* [Aim of the exercise] In your copy of the data below, reproduce every entry exactly and omit the pictures.

* [Source data]
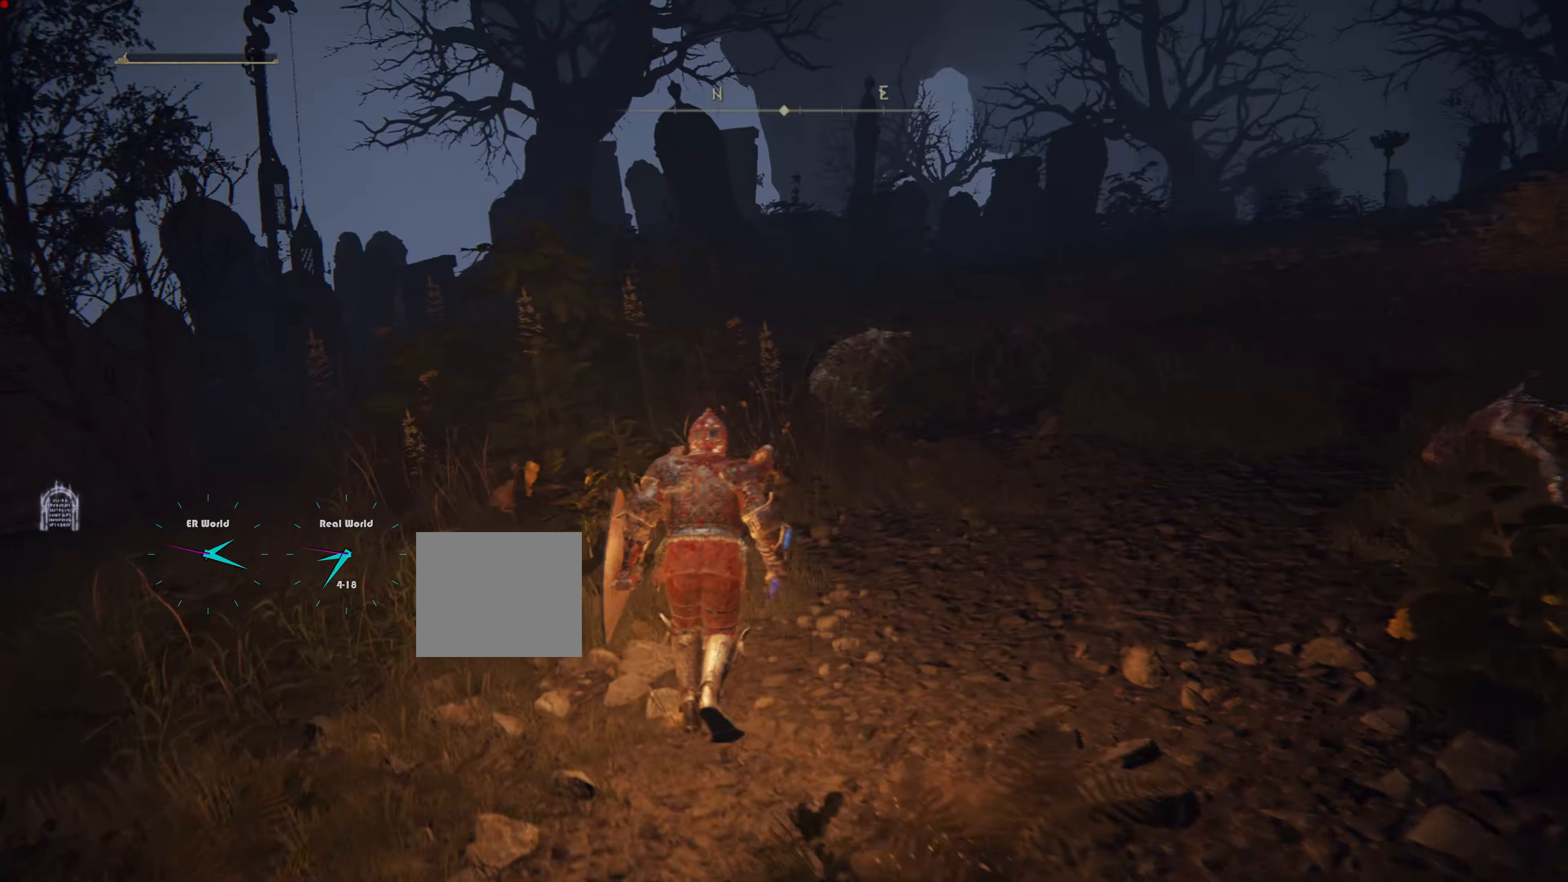
{"buttons": [], "left_stick": "up", "right_stick": "center", "events": []}
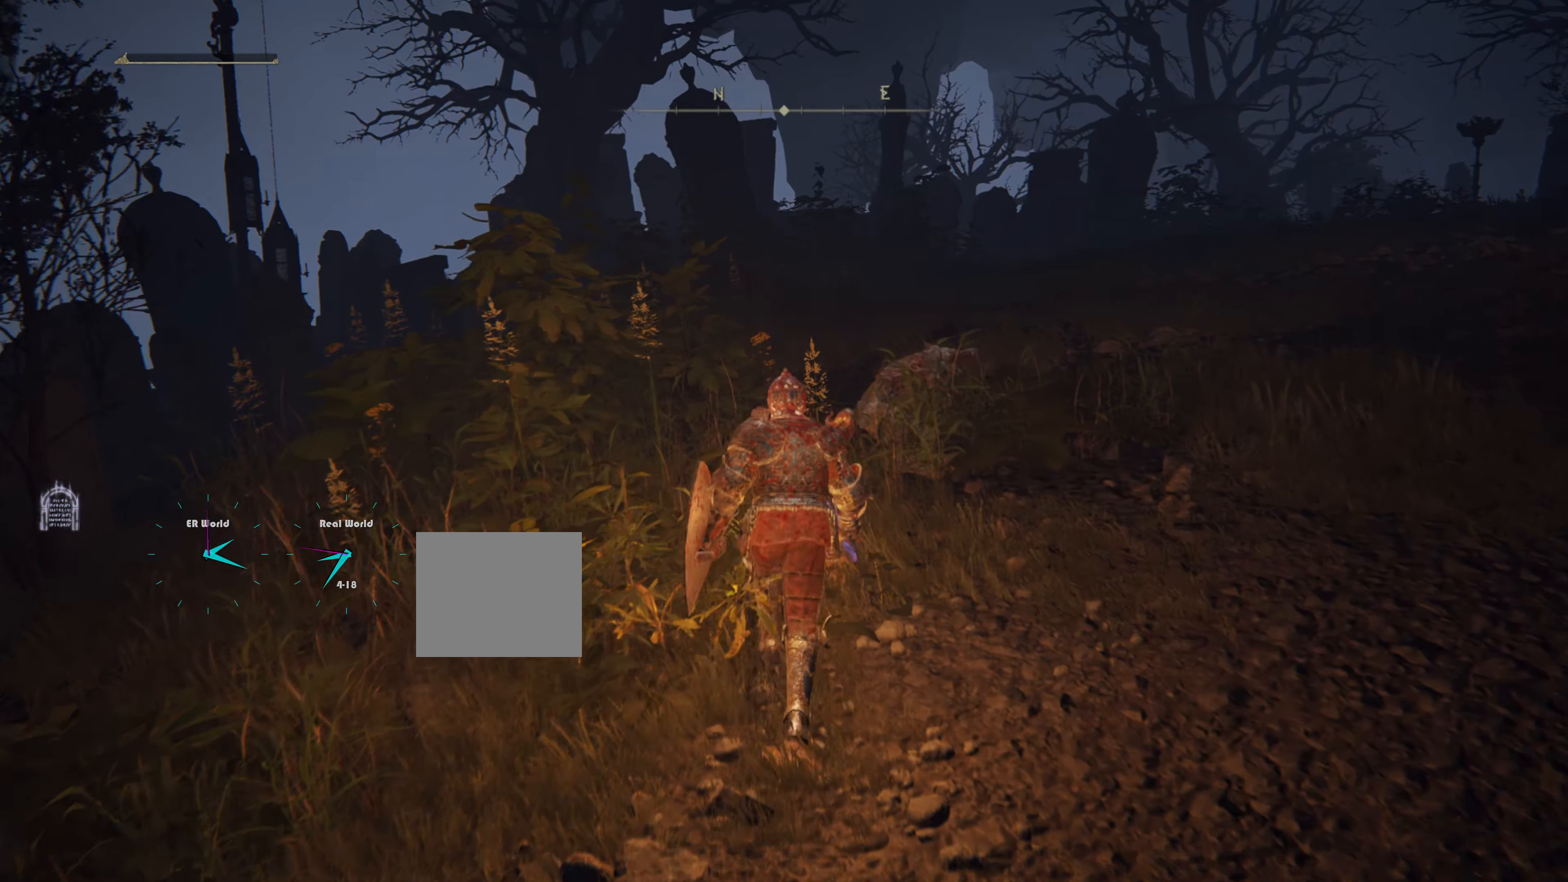
{"buttons": [], "left_stick": "center", "right_stick": "center", "events": [[283, "right_stick", "down-right"], [333, "right_stick", "down"], [384, "left_stick", "center"], [484, "right_stick", "center"]]}
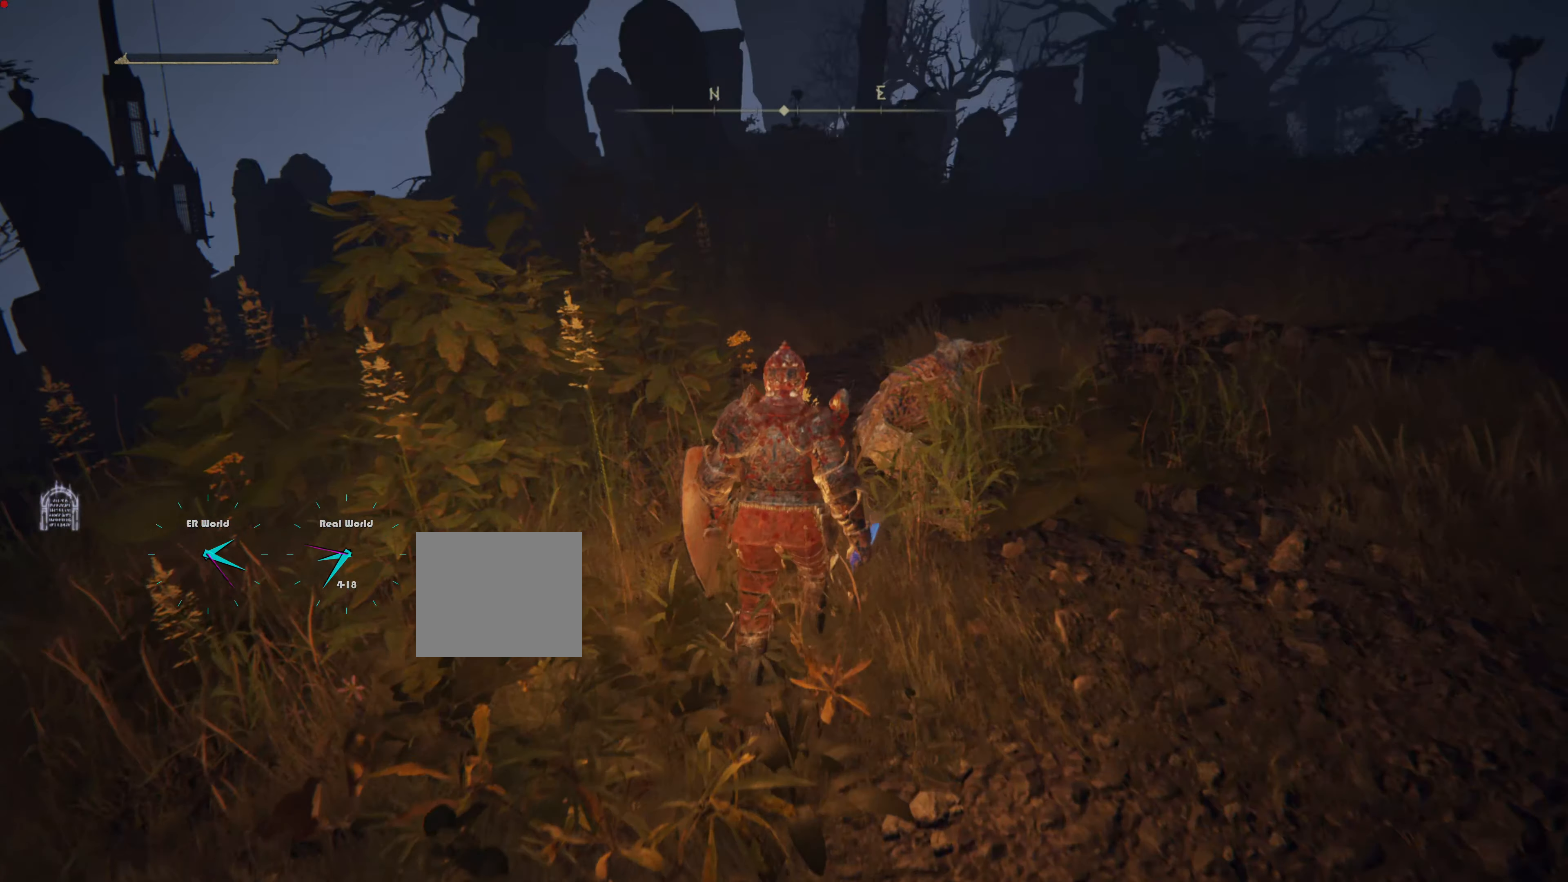
{"buttons": [], "left_stick": "up", "right_stick": "right", "events": [[17, "left_stick", "up"], [434, "right_stick", "right"]]}
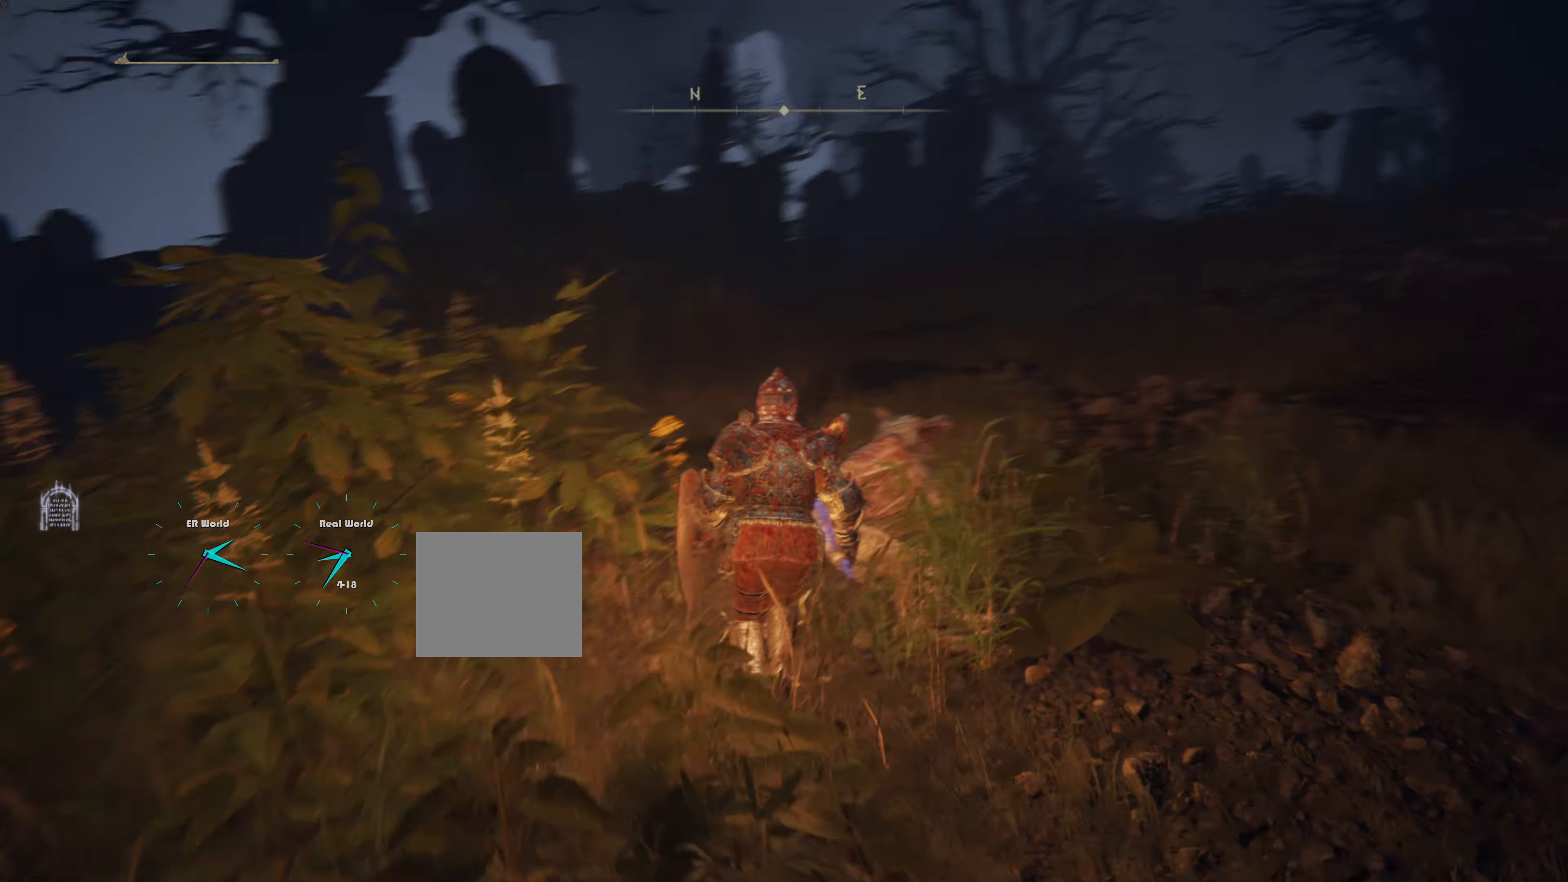
{"buttons": [], "left_stick": "up", "right_stick": "center", "events": [[133, "right_stick", "center"]]}
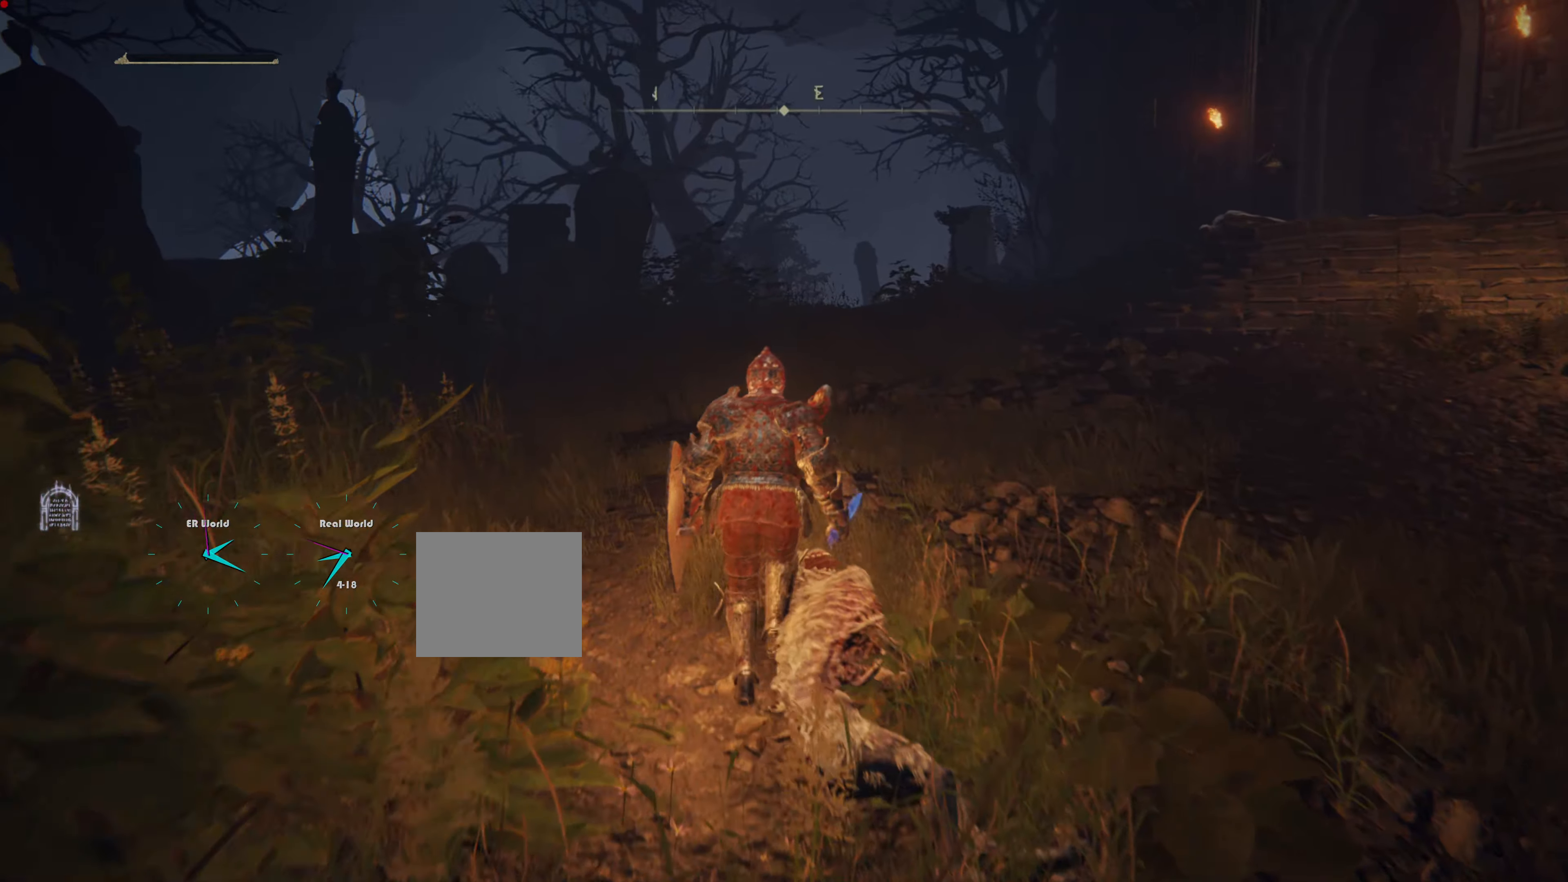
{"buttons": [], "left_stick": "up", "right_stick": "center", "events": [[84, "right_stick", "right"], [301, "right_stick", "center"]]}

* [Response]
{"buttons": [], "left_stick": "up", "right_stick": "center", "events": []}
{"buttons": [], "left_stick": "center", "right_stick": "center", "events": [[283, "right_stick", "down-right"], [333, "right_stick", "down"], [384, "left_stick", "center"], [484, "right_stick", "center"]]}
{"buttons": [], "left_stick": "up", "right_stick": "right", "events": [[17, "left_stick", "up"], [434, "right_stick", "right"]]}
{"buttons": [], "left_stick": "up", "right_stick": "center", "events": [[133, "right_stick", "center"]]}
{"buttons": [], "left_stick": "up", "right_stick": "center", "events": [[84, "right_stick", "right"], [301, "right_stick", "center"]]}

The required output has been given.